In wohl gut gemeinten Kommentaren wird immer wieder erwähnt, dass es keine Kultur ohne kulturelle Aneignung gäbe. Aber vielleicht wäre es besser, zwischen »kultureller Ausbeutung« und »Transkulturalität« zu unterscheiden. Transkulturalität ist ein Konzept des Philosophen Wolfgang Welsch, das beschreibt, dass Identitäten und Gesellschaftssysteme immer hybride und prozessuale Konstrukte sind, die durch die Vermischung verschiedener Kulturen entstehen. Im Moment verläuft die Debatte eher günstig für die reaktionären Kommentatoren. Der Diskurs entwickelt sich in Richtung eines Multikulturalismus, der davon ausgeht, es gebe klar voneinander abgrenzbare und getrennte Kulturen. Das ist identitäres Denken. Eine gefährliche Entwicklung. Und doch sollte nicht fälschlicherweise davon ausgegangen werden, dass alle gleich sind, das heißt: dieselben Voraussetzungen haben. Ansätze der Critical Whiteness machen darauf aufmerksam, dass »Schwarz« und »Weiß« nicht nur als biologische Fakten zu begreifen sind, sondern darüber hinaus als soziale Strukturen. »Weiß« fungiert als Norm und »Schwarz« als schlecht konnotierte Abweichung – damit wird struktureller Rassismus produziert.

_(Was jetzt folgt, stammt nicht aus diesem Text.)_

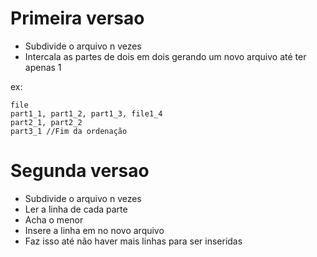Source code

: # Primeira versao
- Subdivide o arquivo n vezes
- Intercala as partes de dois em dois gerando um novo arquivo até ter apenas 1 

ex: 
   
    file
    part1_1, part1_2, part1_3, file1_4 
    part2_1, part2_2
    part3_1 //Fim da ordenação

# Segunda versao

- Subdivide o arquivo n vezes
- Ler a linha de cada parte
- Acha o menor
- Insere a linha em no novo arquivo
- Faz isso até não haver mais linhas para ser inseridas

Die Debatten um »Layla« und Dreadlocks sind zwei verschiedene. Die Diskursstrategie, die zur Verteidigung von Rassismus oder Sexismus verwendet wird, ist allerdings dieselbe – Kritikern wird Verklemmtheit und Autoritarismus unterstellt. Entgegen vielen Behauptungen gibt es aber keine »Zensurkultur«. Stattdessen geht es um Würde, Anerkennung und um Rechte. Darauf sollte sich die Aufmerksamkeit richten.